Роберт Смит был тягостным бременем для Мэдисона, и его некомпетентность не представляла собой приятного предмета для изучения; но его видимое замешательство перед дерзостью Джексона было почти столь же поучительным, сколь искреннее изумление англичанина от эффекта его собственных слов. Игра в перекрещивающиеся цели не могла разыгрываться более естественно. Мэдисон попросил Роберта Смита точно выяснить, каковы инструкции Джексона; и как при первой, так и при второй встрече он напирал на этот пункт, всякий раз пытаясь обнаружить, что может предложить Джексон, в то время как англичанин неизменно отказывался предлагать что бы то ни было. Две беседы убедили президента в том, что руки Джексона крепко связаны и он не может открыть никакой двери к спасению. Тогда Мэдисон мягко отодвинул государственного секретаря в сторону и столь открыто, сколь позволял пост главы государства, взял на себя ведение дел с британским министром.
9 октября государственный секретарь направил в британскую миссию официальное письмо, написанное, как и все важные бумаги Роберта Смита, президентом. Перечислив отрицательные результаты, достигнутые в ходе двух бесед, Джексона спросили, правильно ли его поняли; и письмо завершалось словами о том, что «во избежание недоразумений, сопутствующих устным процедурам, я также имею честь дать понять, что представляется целесообразным, чтобы наши дальнейшие обсуждения по настоящему вопросу велись в письменной форме».
Джексон увидел в этом изменении позиции вызов и решил ответить на него энергичным сопротивлением. Он вовсе не собирался занимать оборонительную позицию; как он писал Каннингу, он желал научить американское правительство не полагаться самоуверенно на его терпение.
«Сопоставив все эти обстоятельства, — докладывал он, — то, как г-н Смит вел наши переговоры; резкость, в особенности, с которой он положил им конец; и стиль, в котором он объявляет мне, не оставляя никакого выбора или альтернативы, но как абсолютное решение своего правительства, „что представляется целесообразным, чтобы наши будущие обсуждения по настоящему вопросу“ (то есть единственному случаю исправления существующих разногласий) „велись в письменной форме“, — мне пришло на ум, что необходимо поставить дело на такую ногу, которая исключила бы in limine саму мысль о том, что министр его Величества в этой стране станет терпеливо сносить всякого рода косвенные оскорбления».
В таком настроении Джексон написал длинное письмо от 11 октября с целью, как он докладывал Каннингу, пресечь «тот дух, который никогда не ведет к примирению и в силу которого Америка почитает себя вправе делать свою волю и свой взгляд на вещи критерием, по которому они должны в целом одобряться или осуждаться». Начав с утверждения о том, что «в анналах дипломатии не существует прецедента» для прекращения словесного общения спустя столь немногие дни после вручения верительных грамот, он пересказал историю соглашения Эрскина и обосновал свой отказ от извинений или объяснений.
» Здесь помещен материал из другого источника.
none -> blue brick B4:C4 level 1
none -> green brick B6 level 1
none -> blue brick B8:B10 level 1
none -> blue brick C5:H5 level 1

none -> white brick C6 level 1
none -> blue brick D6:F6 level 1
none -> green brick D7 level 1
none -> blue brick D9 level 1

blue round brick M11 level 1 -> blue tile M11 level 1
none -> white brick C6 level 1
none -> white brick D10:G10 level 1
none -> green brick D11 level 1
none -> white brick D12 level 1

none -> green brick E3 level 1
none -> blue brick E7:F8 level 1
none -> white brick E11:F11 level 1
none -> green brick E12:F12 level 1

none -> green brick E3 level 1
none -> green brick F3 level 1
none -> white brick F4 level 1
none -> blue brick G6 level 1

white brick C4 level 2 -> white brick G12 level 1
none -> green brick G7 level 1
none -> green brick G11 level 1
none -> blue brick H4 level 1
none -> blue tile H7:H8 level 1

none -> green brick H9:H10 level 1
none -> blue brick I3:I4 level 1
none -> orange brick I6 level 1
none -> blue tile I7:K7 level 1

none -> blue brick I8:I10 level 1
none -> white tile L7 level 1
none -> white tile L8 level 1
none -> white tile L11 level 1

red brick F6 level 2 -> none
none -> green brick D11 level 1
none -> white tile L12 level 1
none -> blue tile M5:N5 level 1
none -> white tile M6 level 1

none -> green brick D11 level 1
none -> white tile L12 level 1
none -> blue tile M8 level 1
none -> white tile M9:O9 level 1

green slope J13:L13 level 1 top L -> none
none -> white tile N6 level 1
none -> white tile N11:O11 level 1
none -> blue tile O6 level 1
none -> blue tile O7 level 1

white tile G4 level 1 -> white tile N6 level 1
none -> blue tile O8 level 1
Поступая так, он позволил себе намекнуть на то, о чем Каннинг прямо заявлял в своих инструкциях, а именно, что Роберт Смит соучаствовал в неблаговидном поведении Эрскина:
«Когда я покидал Англию, не было известно, сообщил ли г-н Эрскин вам in extenso свои первоначальные инструкции в соответствии с предоставленной ему свободой. Теперь оказывается, что не сообщил. Но... я обнаруживаю... что он представил на ваше рассмотрение три условия, указанные в тех инструкциях в качестве основы соглашения... Г-н Эрскин излагает verbatim et seriatim ваши замечания по каждому из трех условий и причины, побудившие вас счесть возможным заменить их другими. Вы могли прийти к заключению между собой, что последние эквивалентны первоначальным условиям; но самый акт замены явно показывает, что те первоначальные условия фактически были вам весьма недвусмысленно сообщены и вами, разумеется, представлены президенту на рассмотрение».
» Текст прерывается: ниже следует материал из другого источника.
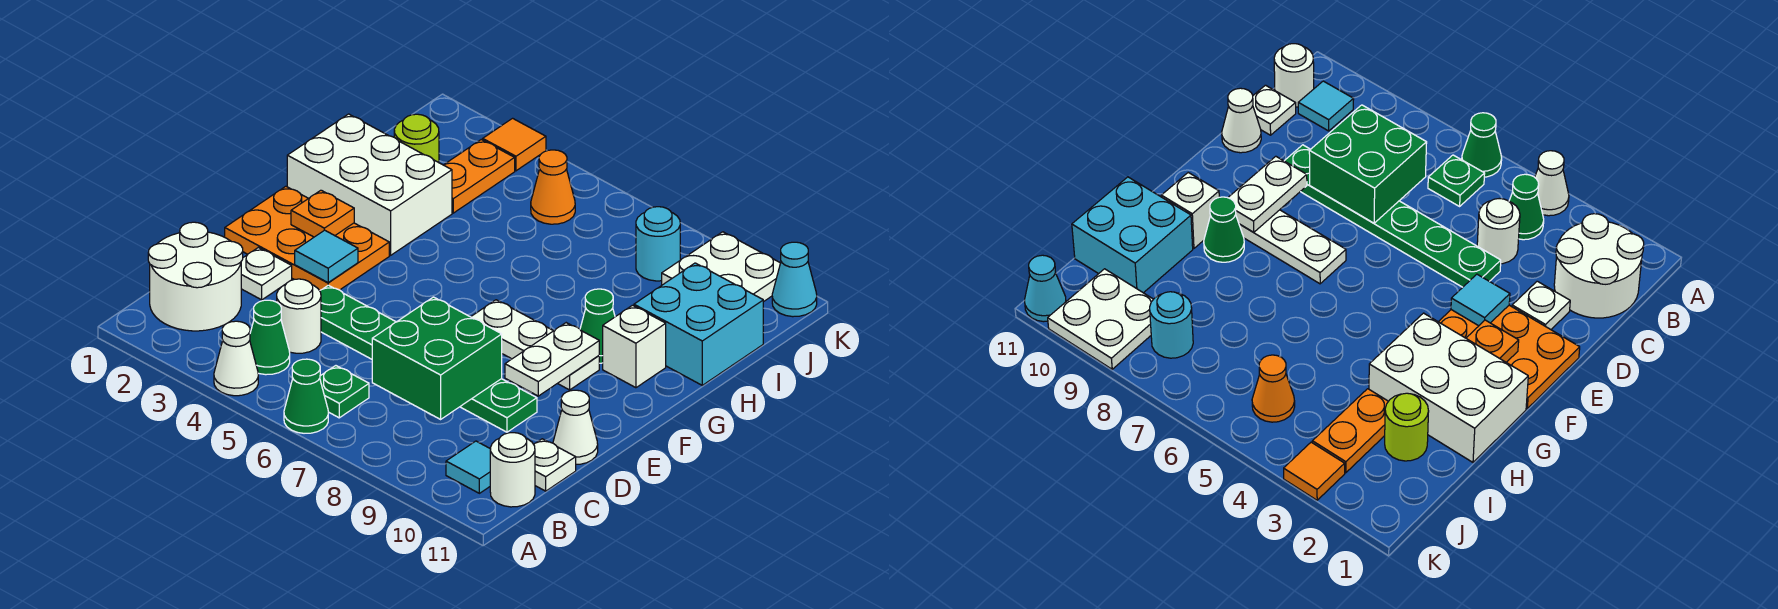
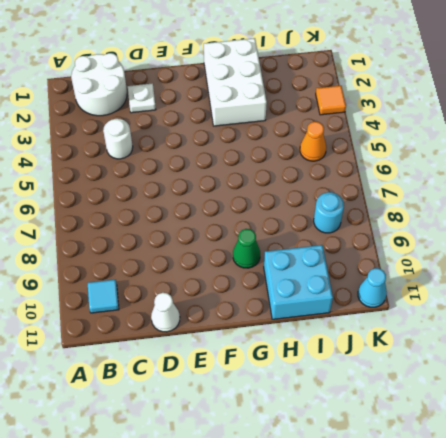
none -> white cone A4 level 1
none -> green cone A6 level 1
none -> green cone B4 level 1

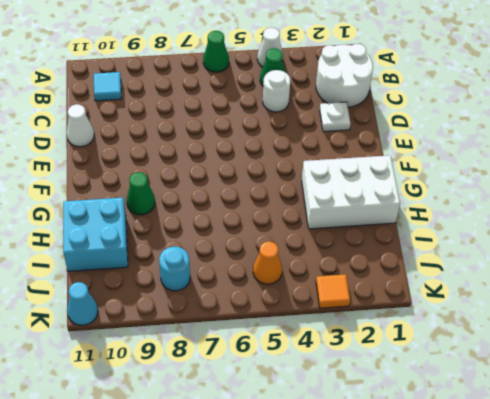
none -> green plate B6 level 1
none -> white round brick B11 level 1
none -> white plate C11 level 1

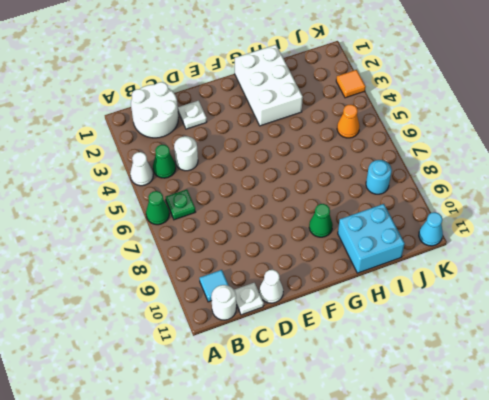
none -> green plate D4:D9 level 1
none -> orange plate E1:F3 level 1
none -> white plate F7:F9 level 1

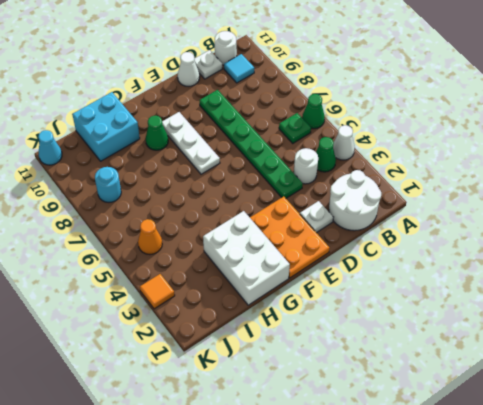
none -> white brick G10 level 1
none -> lime round brick I2 level 1
none -> orange plate I3:J3 level 1

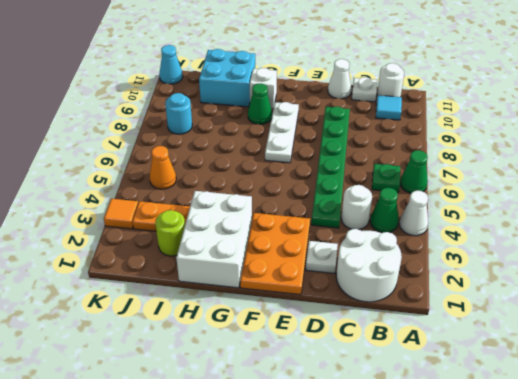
none -> white plate J9:K10 level 1
none -> green brick C7:D8 level 2
none -> cyan tile E3 level 2

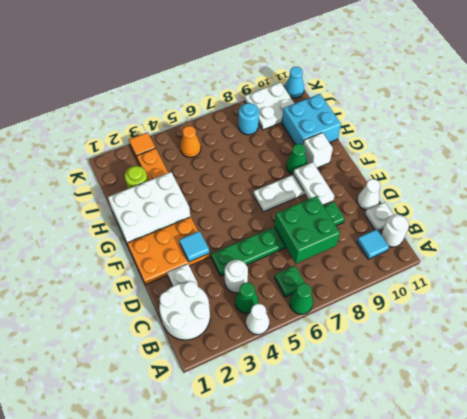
none -> orange plate F2 level 2

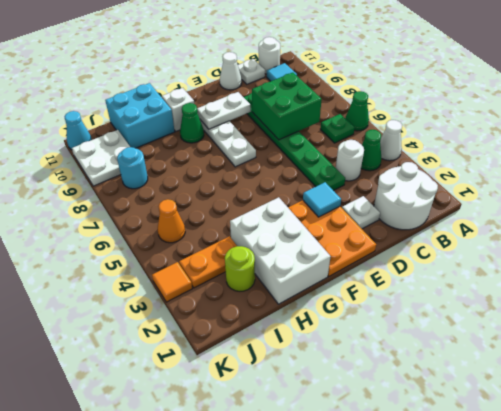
none -> orange plate F2 level 2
Обосновав дезавуирование Эрскина на признанном основании того, что тот ослушался инструкций, Джексон перешел к сути собственных полномочий. «Его Величество уполномочил меня, — сказал он, — несмотря на нелюбезный прием, оказанный его прежнему предложению о сатисфакции за дело „Чесапика“, возобновить то, сделать что было проинструктировано г-ну Эрскину». Что касается Ордеров в совет, то они были настолько изменены блокадой от 26 апреля, что любое формальное соглашение по этому вопросу казалось излишним, и он отложил свои предложения до тех пор, пока не услышит предложения президента.
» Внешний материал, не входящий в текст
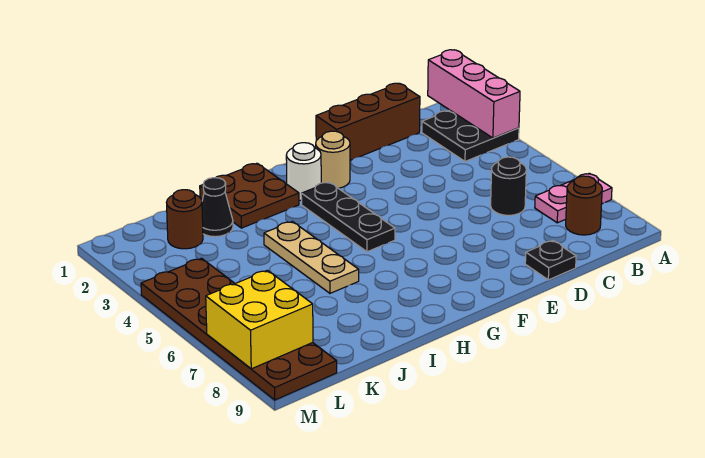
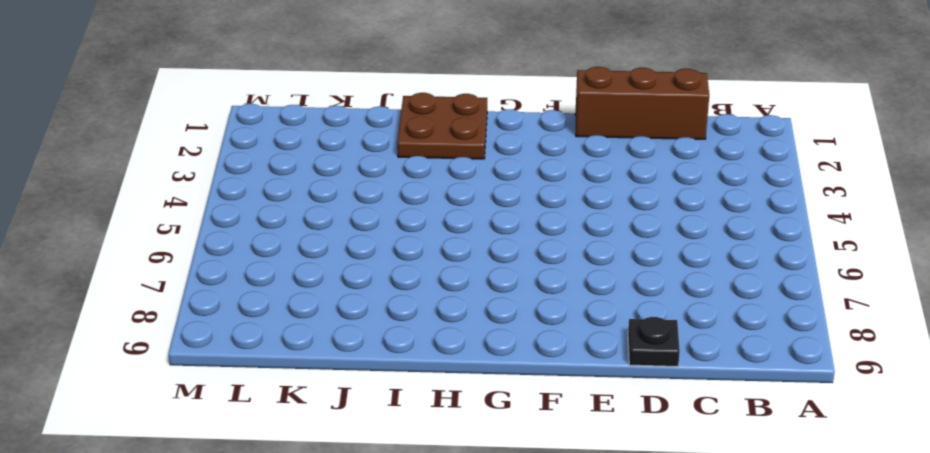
none -> black plate A2:B3 level 1
none -> pink plate A7:B7 level 1
none -> brown round brick B8 level 1

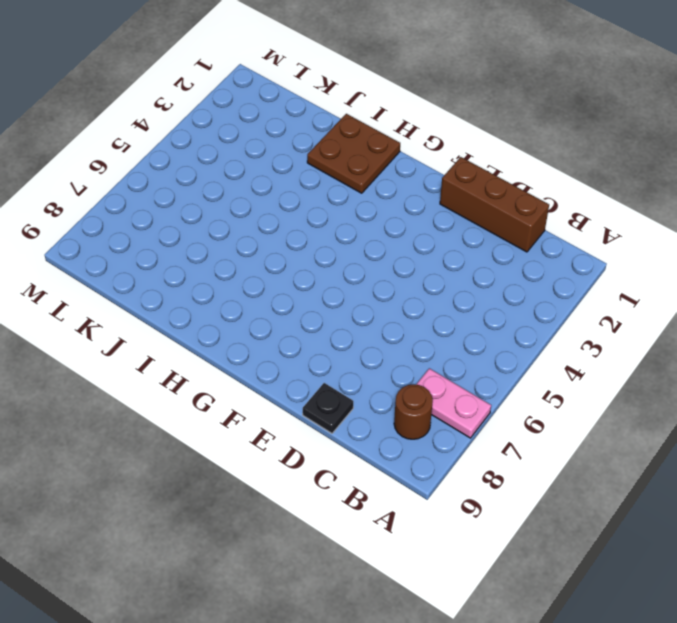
none -> black plate A2:B3 level 1
none -> black round brick C6 level 1
none -> tan round brick F2 level 1

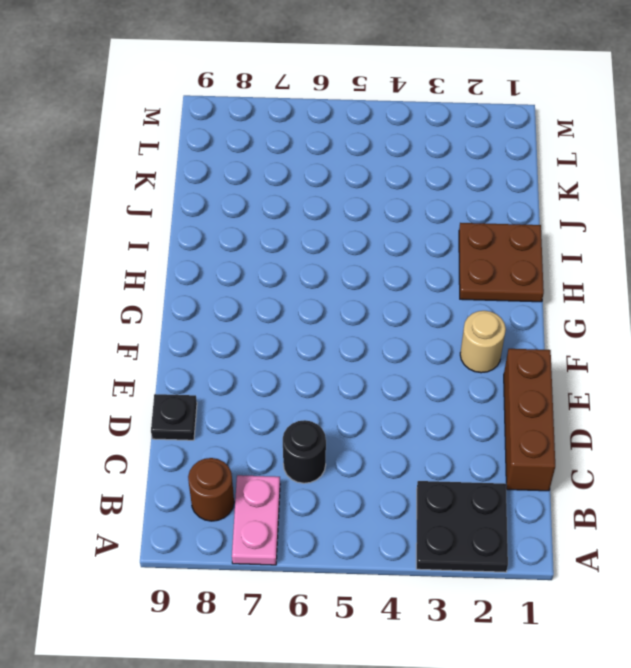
none -> white round brick G2 level 1
none -> black plate G3:G5 level 1
none -> tan plate I4:I6 level 1

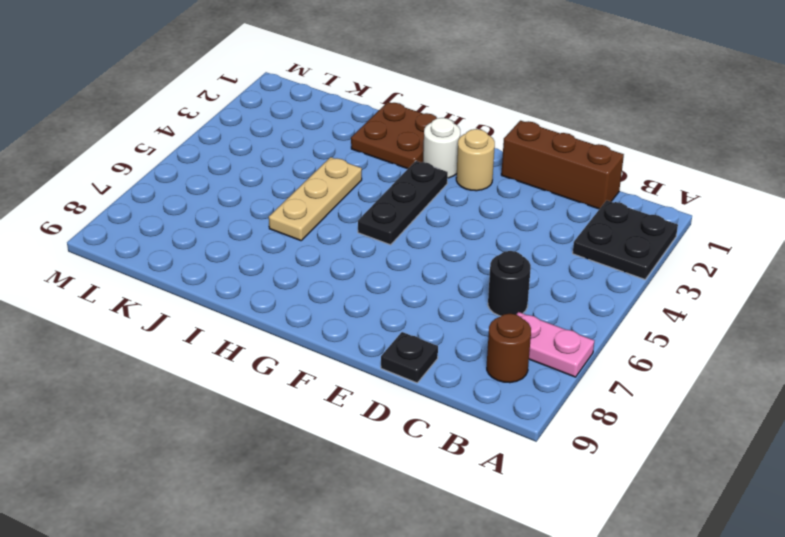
none -> black cone J2 level 1
none -> brown round brick K2 level 1
none -> brown plate L4:M9 level 1

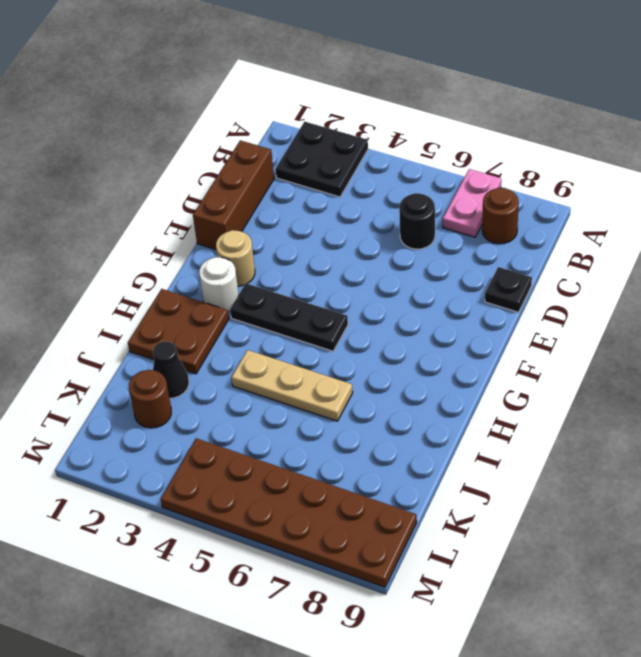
none -> pink brick A1:A3 level 2
none -> yellow brick L7:M8 level 2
Через два дня после отправки этого письма Роберт Смит направил вежливое послание о том, что не было никакого намерения прекращать личное общение; «он был бы весьма рад видеть меня всякий раз, когда я зайду к нему; мы могли бы побеседовать на отвлеченные темы; но его память столь ненадежна, что ради него самого при составлении докладов президенту ему необходимо иметь некий письменный документ в помощь памяти». Британский министр довольствовался этим оправданием внезапного ухода секретаря с поля до 19 октября, когда он получил официальное письмо, подписанное, как обычно, Робертом Смитом, но написанное с такой способностью, какой этот добродушный, но малограмотный государственный секретарь никогда и не воображал себя обладающим.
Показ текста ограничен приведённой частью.